## LISTED RECORDS

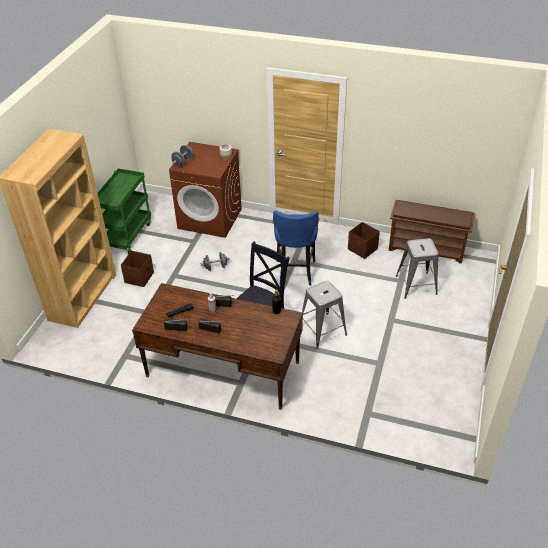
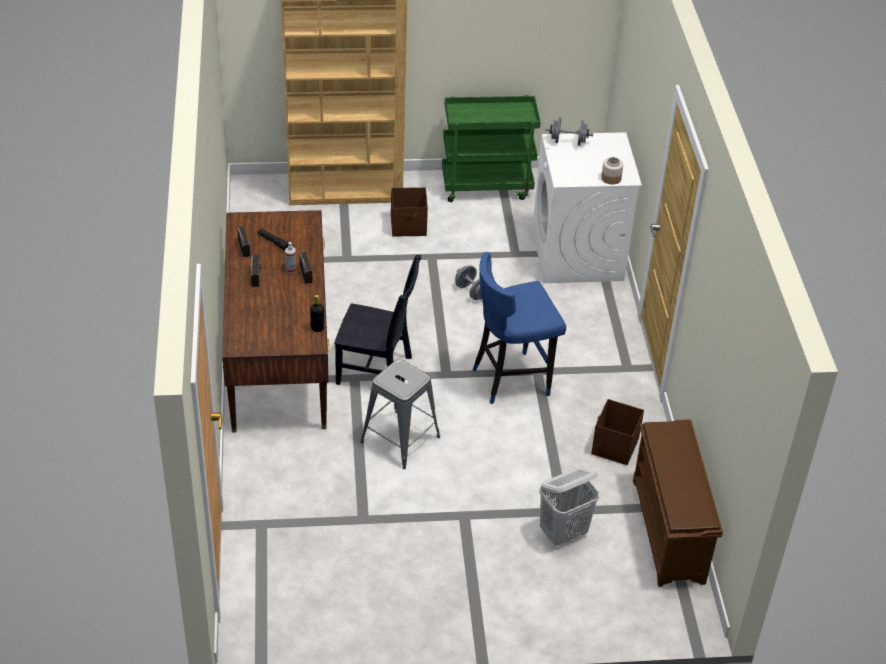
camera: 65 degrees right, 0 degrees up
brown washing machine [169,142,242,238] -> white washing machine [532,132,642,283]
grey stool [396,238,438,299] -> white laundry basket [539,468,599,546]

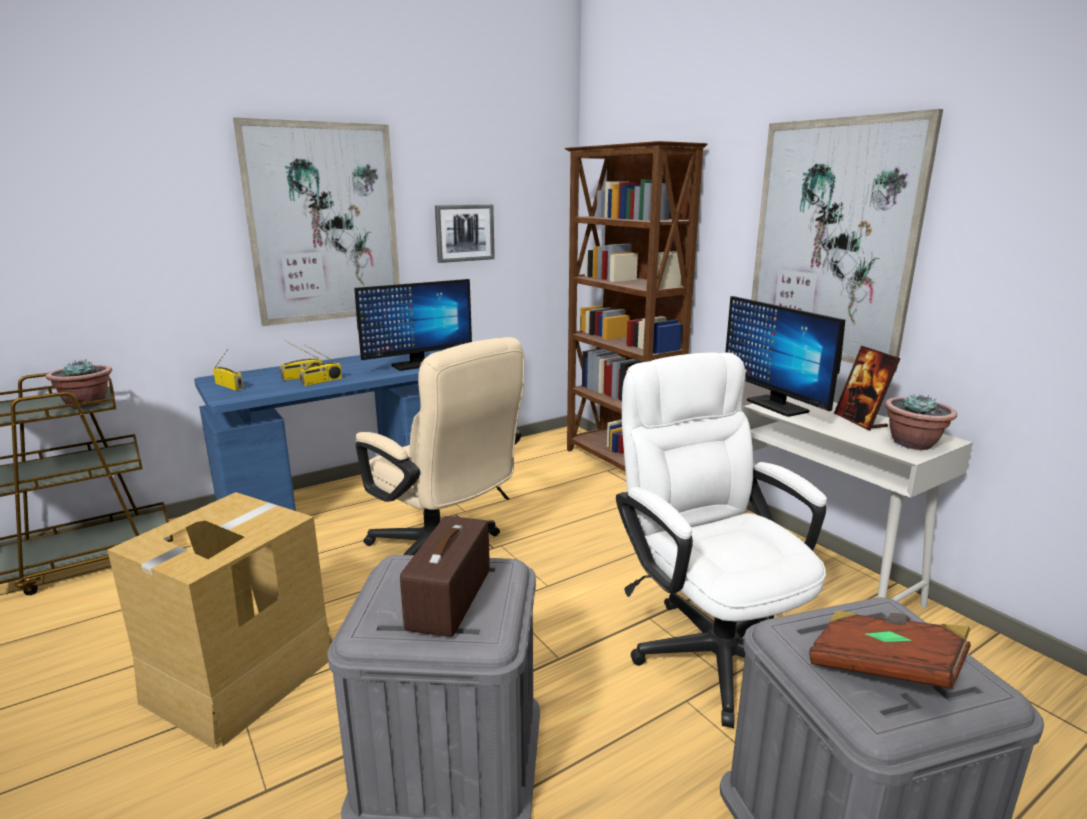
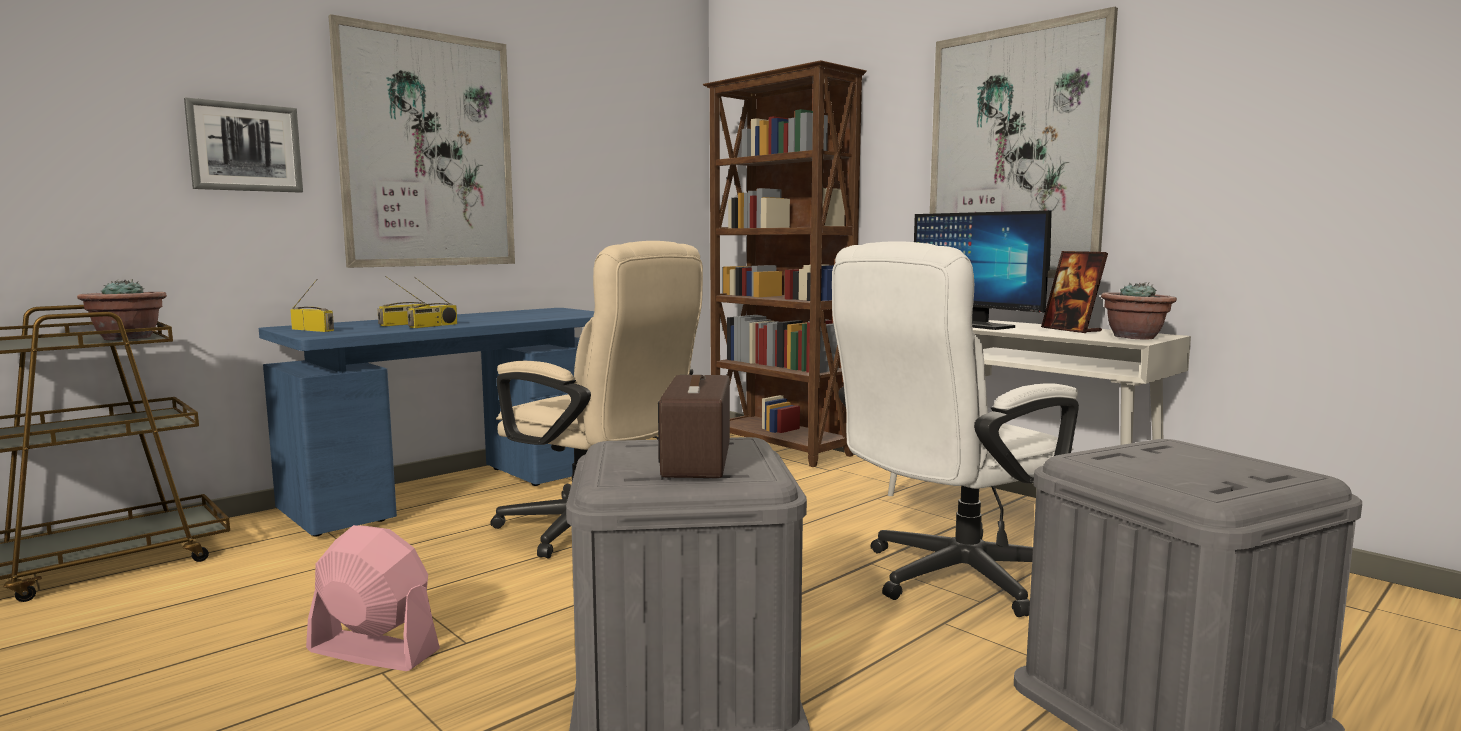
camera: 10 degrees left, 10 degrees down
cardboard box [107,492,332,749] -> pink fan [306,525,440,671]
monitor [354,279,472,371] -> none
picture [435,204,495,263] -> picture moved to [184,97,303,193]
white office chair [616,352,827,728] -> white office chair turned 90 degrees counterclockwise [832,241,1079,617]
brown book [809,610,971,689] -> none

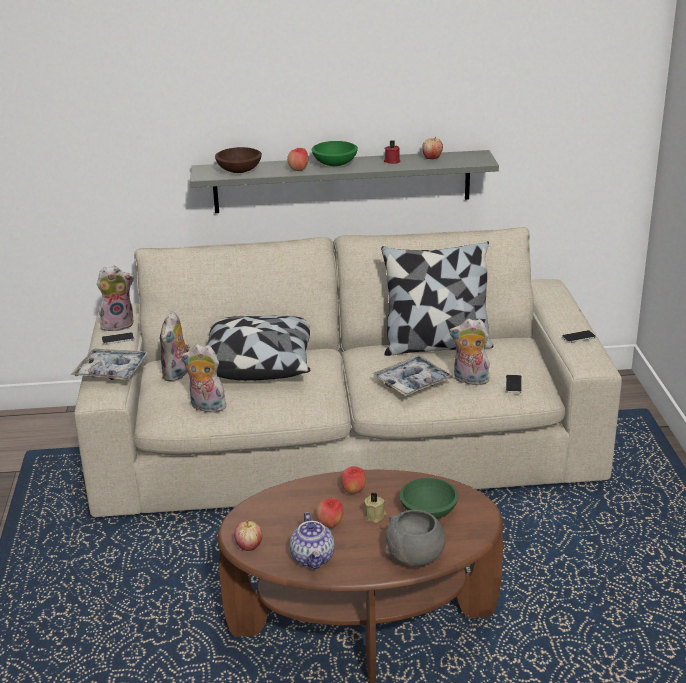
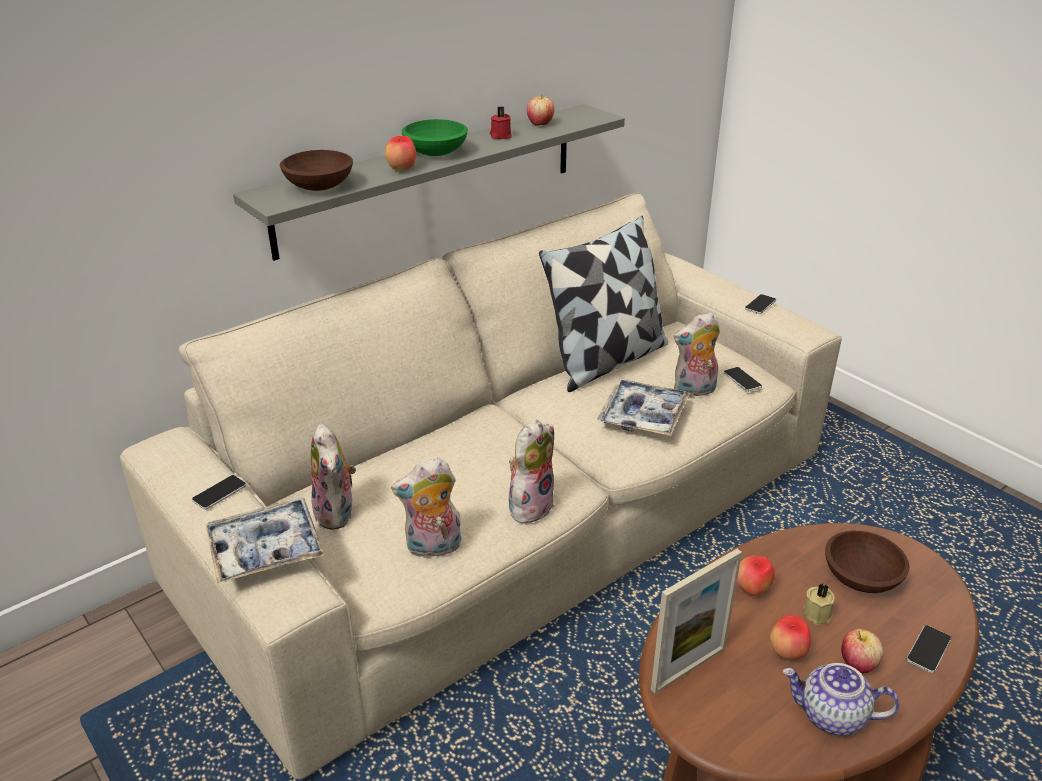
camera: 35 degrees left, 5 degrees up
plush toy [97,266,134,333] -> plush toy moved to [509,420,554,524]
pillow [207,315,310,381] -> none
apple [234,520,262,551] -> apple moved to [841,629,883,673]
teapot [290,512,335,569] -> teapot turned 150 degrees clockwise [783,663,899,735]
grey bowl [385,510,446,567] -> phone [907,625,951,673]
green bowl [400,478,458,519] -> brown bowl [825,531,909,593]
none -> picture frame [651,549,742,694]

## TASK OBJECTIVE
An exact copy is needed of every line from the one holding "picture [435,204,495,263] ->" to the end of the entries above, both ends kept and each picture dropped.

## OUTPUT
picture [435,204,495,263] -> picture moved to [184,97,303,193]
white office chair [616,352,827,728] -> white office chair turned 90 degrees counterclockwise [832,241,1079,617]
brown book [809,610,971,689] -> none

camera: 35 degrees left, 5 degrees up
plush toy [97,266,134,333] -> plush toy moved to [509,420,554,524]
pillow [207,315,310,381] -> none
apple [234,520,262,551] -> apple moved to [841,629,883,673]
teapot [290,512,335,569] -> teapot turned 150 degrees clockwise [783,663,899,735]
grey bowl [385,510,446,567] -> phone [907,625,951,673]
green bowl [400,478,458,519] -> brown bowl [825,531,909,593]
none -> picture frame [651,549,742,694]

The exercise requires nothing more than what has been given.